让我们编写模拟器代码来训练和评估我们的代理,在 TPU 上它运行 2 小时,在 CPU 上它可以运行长达 8 小时:
import tensorflow as tf
class CustomMetrics(tf.Module):
def __init__(self, name=None):
super(CustomMetrics, self).__init__(name=name)
self.total_returns = tf.Variable([], dtype=tf.float32, trainable=False, shape=tf.TensorShape(None))
self.average_returns = tf.Variable([], dtype=tf.float32, trainable=False, shape=tf.TensorShape(None))
self.sharpe_ratios = tf.Variable([], dtype=tf.float32, trainable=False, shape=tf.TensorShape(None))
self.losses = tf.Variable([], dtype=tf.float32, trainable=False, shape=tf.TensorShape(None))

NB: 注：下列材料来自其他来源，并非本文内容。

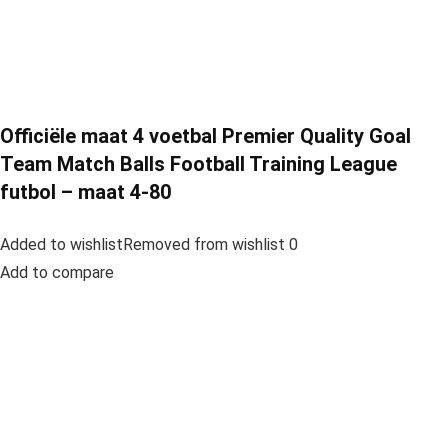
Officiële maat 4 voetbal Premier Quality Goal
Team Match Balls Football Training League
futbol – maat 4-80
Added to wishlistRemoved from wishlist 0
Add to compare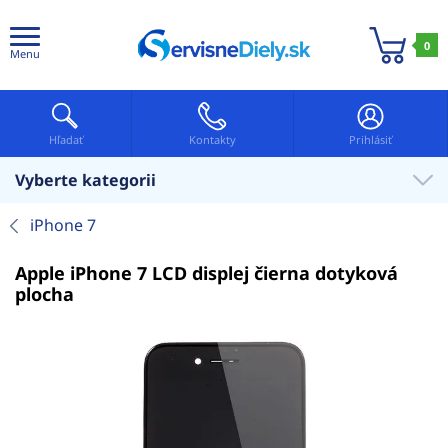
0
Menu
Hľadať
Kontakty
Prihlásiť
Vyberte kategorii
iPhone 7
Apple iPhone 7 LCD displej čierna dotyková
plocha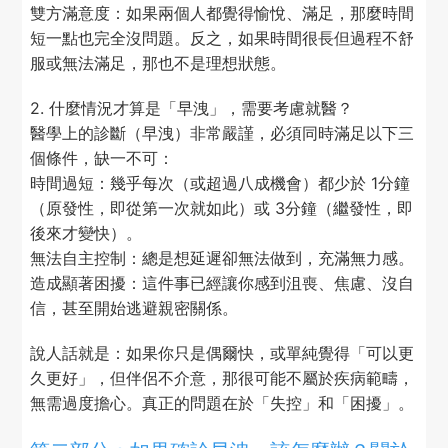
雙方滿意度：如果兩個人都覺得愉悅、滿足，那麼時間
短一點也完全沒問題。反之，如果時間很長但過程不舒
服或無法滿足，那也不是理想狀態。
2. 什麼情況才算是「早洩」，需要考慮就醫？
醫學上的診斷（早洩）非常嚴謹，必須同時滿足以下三
個條件，缺一不可：
時間過短：幾乎每次（或超過八成機會）都少於 1分鐘
（原發性，即從第一次就如此）或 3分鐘（繼發性，即
後來才變快）。
無法自主控制：總是想延遲卻無法做到，充滿無力感。
造成顯著困擾：這件事已經讓你感到沮喪、焦慮、沒自
信，甚至開始逃避親密關係。
說人話就是：如果你只是偶爾快，或單純覺得「可以更
久更好」，但伴侶不介意，那很可能不屬於疾病範疇，
無需過度擔心。真正的問題在於「失控」和「困擾」。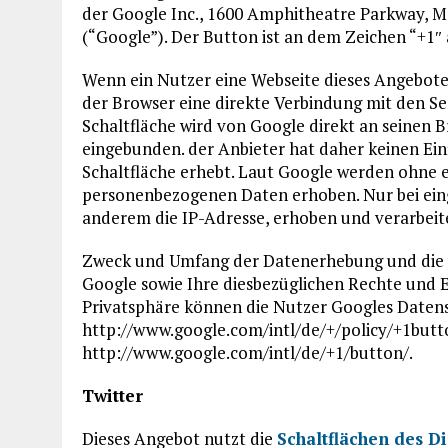
der Google Inc., 1600 Amphitheatre Parkway, Mo
(“Google”). Der Button ist an dem Zeichen “+1″
Wenn ein Nutzer eine Webseite dieses Angebotes 
der Browser eine direkte Verbindung mit den Se
Schaltfläche wird von Google direkt an seinen 
eingebunden. der Anbieter hat daher keinen Ein
Schaltfläche erhebt. Laut Google werden ohne ei
personenbezogenen Daten erhoben. Nur bei eing
anderem die IP-Adresse, erhoben und verarbeit
Zweck und Umfang der Datenerhebung und die 
Google sowie Ihre diesbezüglichen Rechte und 
Privatsphäre können die Nutzer Googles Daten
http://www.google.com/intl/de/+/policy/+1butt
http://www.google.com/intl/de/+1/button/.
Twitter
Dieses Angebot nutzt die
Schaltflächen des Di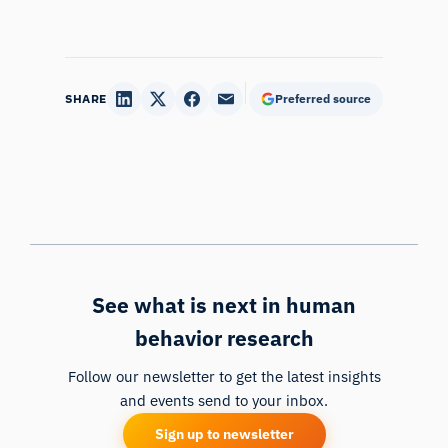
SHARE
Preferred source
See what is next in human
behavior research
Follow our newsletter to get the latest insights
and events send to your inbox.
Sign up to newsletter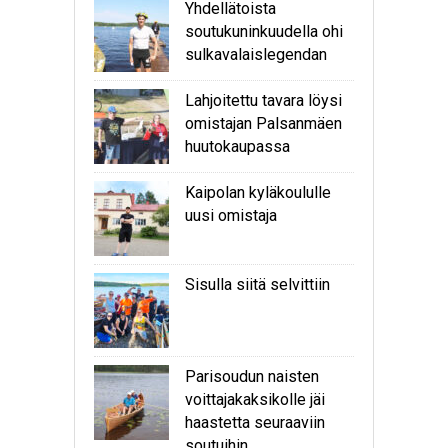
Yhdellätoista
soutukuninkuudella ohi
sulkavalaislegendan
Lahjoitettu tavara löysi
omistajan Palsanmäen
huutokaupassa
Kaipolan kyläkoululle
uusi omistaja
Sisulla siitä selvittiin
Parisoudun naisten
voittajakaksikolle jäi
haastetta seuraaviin
soutuihin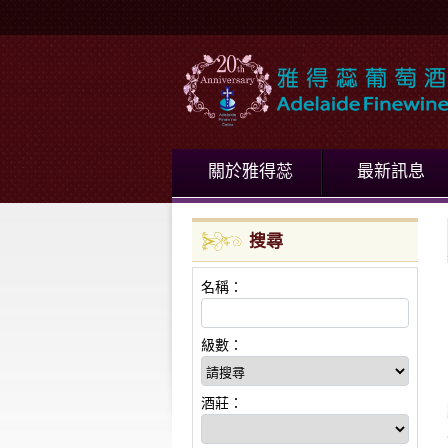
關於雅得蕊
最新訊息
搜尋
名稱：
級數：
酒莊：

def update_metrics(self, losses=None, total_return=None, average_return=None, sharpe_ratio=None):
if total_return is not None:
self.total_returns.assign(tf.concat([self.total_returns.value(), [total_return]], axis=0))
if total_return is not None:
self.average_returns.assign(tf.concat([self.average_returns.value(), [average_return]], axis=0))

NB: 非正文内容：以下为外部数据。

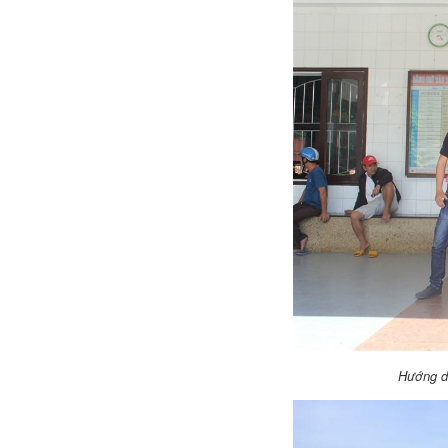
Hướng dẫ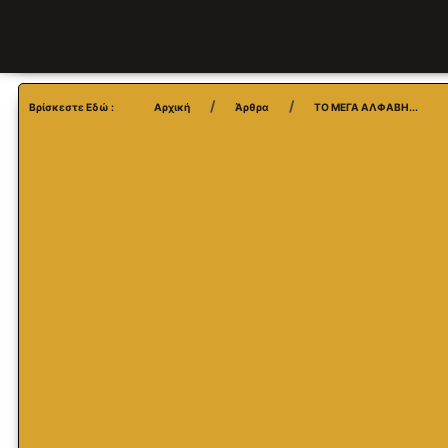
Βρίσκεστε Εδώ :
Αρχική
Άρθρα
ΤΟ ΜΕΓΑ ΑΛΦΑΒΗ...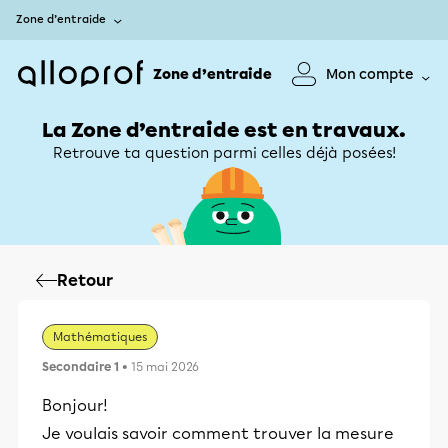
Zone d’entraide
Zone d’entraide
Mon compte
La Zone d’entraide est en travaux.
Retrouve ta question parmi celles déjà posées!
Retour
Mathématiques
Secondaire 1
• 15 mai 2026
Bonjour!
Je voulais savoir comment trouver la mesure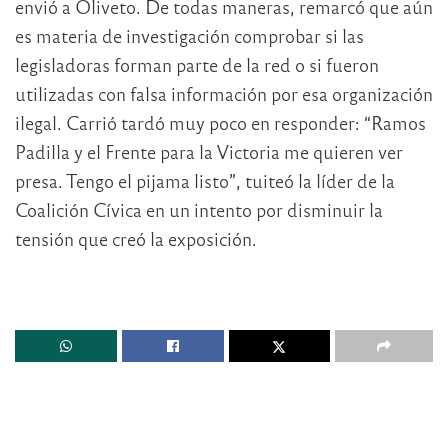
envió a Oliveto. De todas maneras, remarcó que aún
es materia de investigación comprobar si las
legisladoras forman parte de la red o si fueron
utilizadas con falsa información por esa organización
ilegal. Carrió tardó muy poco en responder: “Ramos
Padilla y el Frente para la Victoria me quieren ver
presa. Tengo el pijama listo”, tuiteó la líder de la
Coalición Cívica en un intento por disminuir la
tensión que creó la exposición.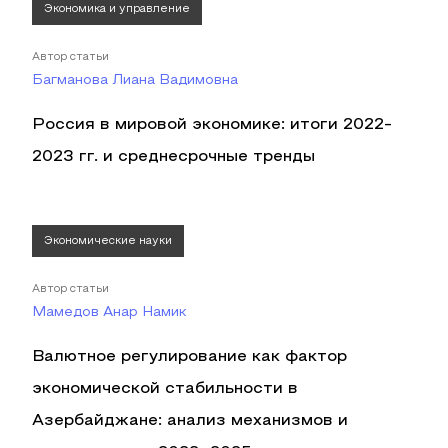
Экономика и управление
Автор статьи
Багманова Лиана Вадимовна
Россия в мировой экономике: итоги 2022-
2023 гг. и среднесрочные тренды
Экономические науки
Автор статьи
Мамедов Анар Намик
Валютное регулирование как фактор
экономической стабильности в
Азербайджане: анализ механизмов и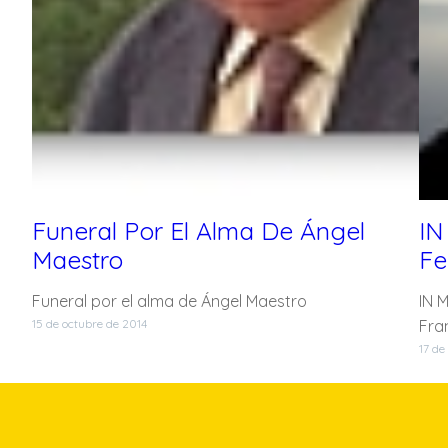
Funeral Por El Alma De Ángel
IN
Maestro
Fe
Funeral por el alma de Ángel Maestro
IN 
15 de octubre de 2014
Fra
17 de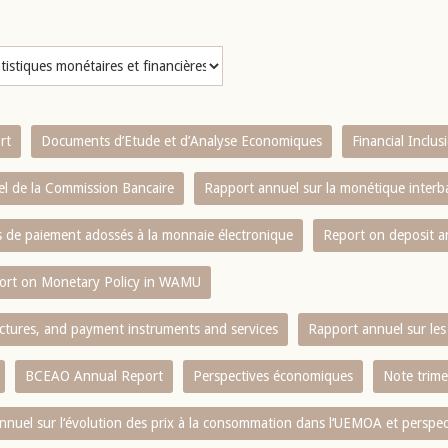
rt
Documents d’Etude et d’Analyse Economiques
Financial Inclu
l de la Commission Bancaire
Rapport annuel sur la monétique inter
es de paiement adossés à la monnaie électronique
Report on deposit 
ort on Monetary Policy in WAMU
ctures, and payment instruments and services
Rapport annuel sur les 
BCEAO Annual Report
Perspectives économiques
Note trime
nnuel sur l‘évolution des prix à la consommation dans l‘UEMOA et perspec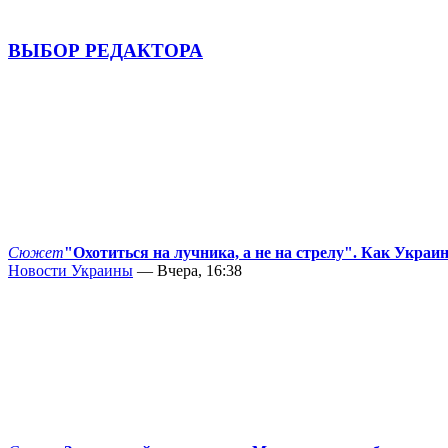
ВЫБОР РЕДАКТОРА
Сюжет
"Охотиться на лучника, а не на стрелу". Как Украи
Новости Украины
— Вчера, 16:38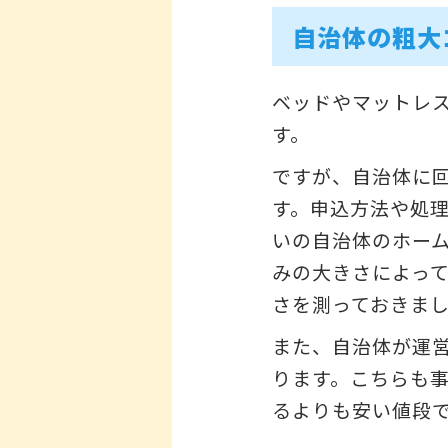
自治体の粗大
ベッドやマットレ
す。
ですが、自治体に
す。申込方法や処
いの自治体のホー
みの大きさによっ
さを測っておきま
また、自治体が運
ります。こちらも
るよりも安い値段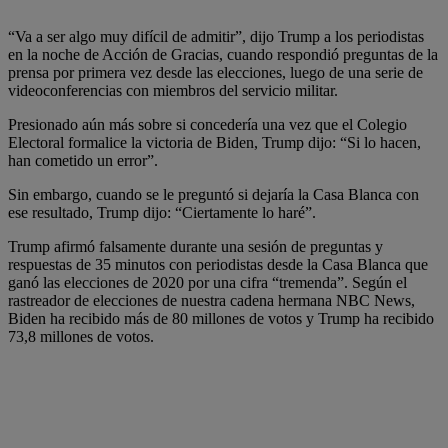
“Va a ser algo muy difícil de admitir”, dijo Trump a los periodistas
en la noche de Acción de Gracias, cuando respondió preguntas de la
prensa por primera vez desde las elecciones, luego de una serie de
videoconferencias con miembros del servicio militar.
Presionado aún más sobre si concedería una vez que el Colegio
Electoral formalice la victoria de Biden, Trump dijo: “Si lo hacen,
han cometido un error”.
Sin embargo, cuando se le preguntó si dejaría la Casa Blanca con
ese resultado, Trump dijo: “Ciertamente lo haré”.
Trump afirmó falsamente durante una sesión de preguntas y
respuestas de 35 minutos con periodistas desde la Casa Blanca que
ganó las elecciones de 2020 por una cifra “tremenda”. Según el
rastreador de elecciones de nuestra cadena hermana NBC News,
Biden ha recibido más de 80 millones de votos y Trump ha recibido
73,8 millones de votos.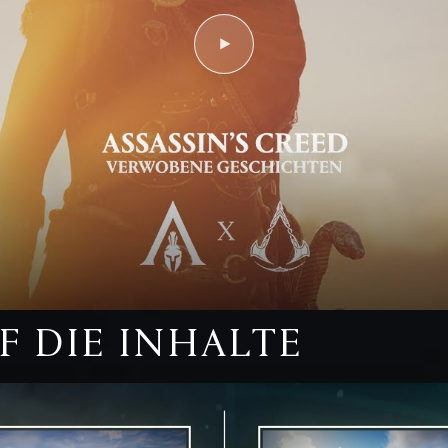
F DIE INHALTE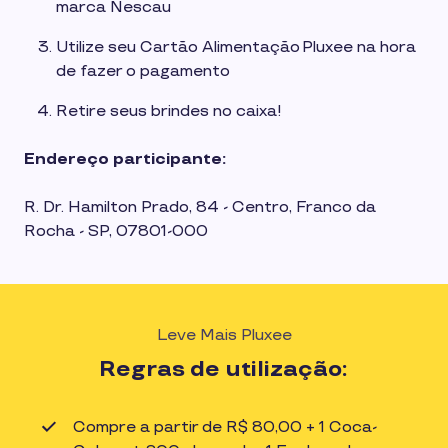
marca Nescau
Utilize seu Cartão Alimentação Pluxee na hora
de fazer o pagamento
Retire seus brindes no caixa!
Endereço participante:
R. Dr. Hamilton Prado, 84 - Centro, Franco da
Rocha - SP, 07801-000
Leve Mais Pluxee
Regras de utilização:
Compre a partir de R$ 80,00 + 1 Coca-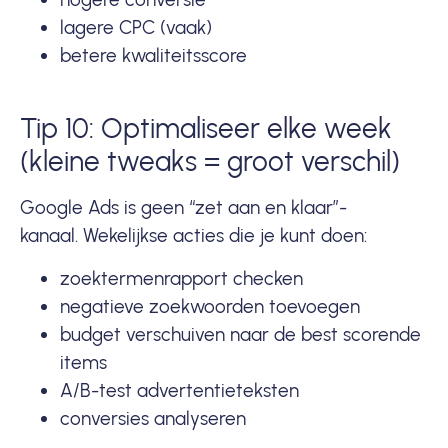
lagere CPC (vaak)
betere kwaliteitsscore
Tip 10: Optimaliseer elke week
(kleine tweaks = groot verschil)
Google Ads is geen “zet aan en klaar”-
kanaal. Wekelijkse acties die je kunt doen:
zoektermenrapport checken
negatieve zoekwoorden toevoegen
budget verschuiven naar de best scorende
items
A/B-test advertentieteksten
conversies analyseren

if total_return is not None:
self.sharpe_ratios.assign(tf.concat([self.sharpe_ratios.value(), [sharpe_ratio]], axis=0))
if losses is not None:
self.losses.assign(tf.concat([self.losses.value(), [losses]], axis=0))
class TradingSimulator:
def __init__(self, env, eval_env, agent, episodes=TRAIN_EPISODES,
batch_size=BATCH_SIZE, num_eval_episodes=TEST_INTERVALS,
collect_steps_per_iteration=INIT_COLLECT,
replay_buffer_max_length=MEMORY_LENGTH ,
num_iterations = TOTAL_ITERS, log_interval=LOG_INTERVALS,
eval_interval=None, global_step=None):
self.py_env = env
self.env = tf_py_environment.TFPyEnvironment(self.py_env)
self.py_eval_env = eval_env
self.eval_env = tf_py_environment.TFPyEnvironment(self.py_eval_env)
self.agent = agent
self.episodes = episodes
self.log_interval = log_interval
self.eval_interval = eval_interval
self.global_step = global_step
self.batch_size = batch_size
self.num_eval_episodes = num_eval_episodes
self.collect_steps_per_iteration = collect_steps_per_iteration
self.replay_buffer_max_length = replay_buffer_max_length
self.num_iterations = num_iterations
self.policy = self.agent.policy
self.collect_policy = self.agent.collect_policy
self.random_policy = random_tf_policy.RandomTFPolicy(
self.env.time_step_spec(),
self.env.action_spec())
self.replay_buffer_signature = tensor_spec.from_spec(
self.agent.collect_data_spec)
self.replay_buffer_signature = tensor_spec.add_outer_dim(
self.replay_buffer_signature)
def init_memory(self, table_name = 'uniform_table'):
self.table = reverb.Table(
table_name,
max_size=self.replay_buffer_max_length,
sampler=reverb.selectors.Uniform(),
remover=reverb.selectors.Fifo(),
rate_limiter=reverb.rate_limiters.MinSize(1),
signature=self.replay_buffer_signature)
self.reverb_server = reverb.Server([self.table])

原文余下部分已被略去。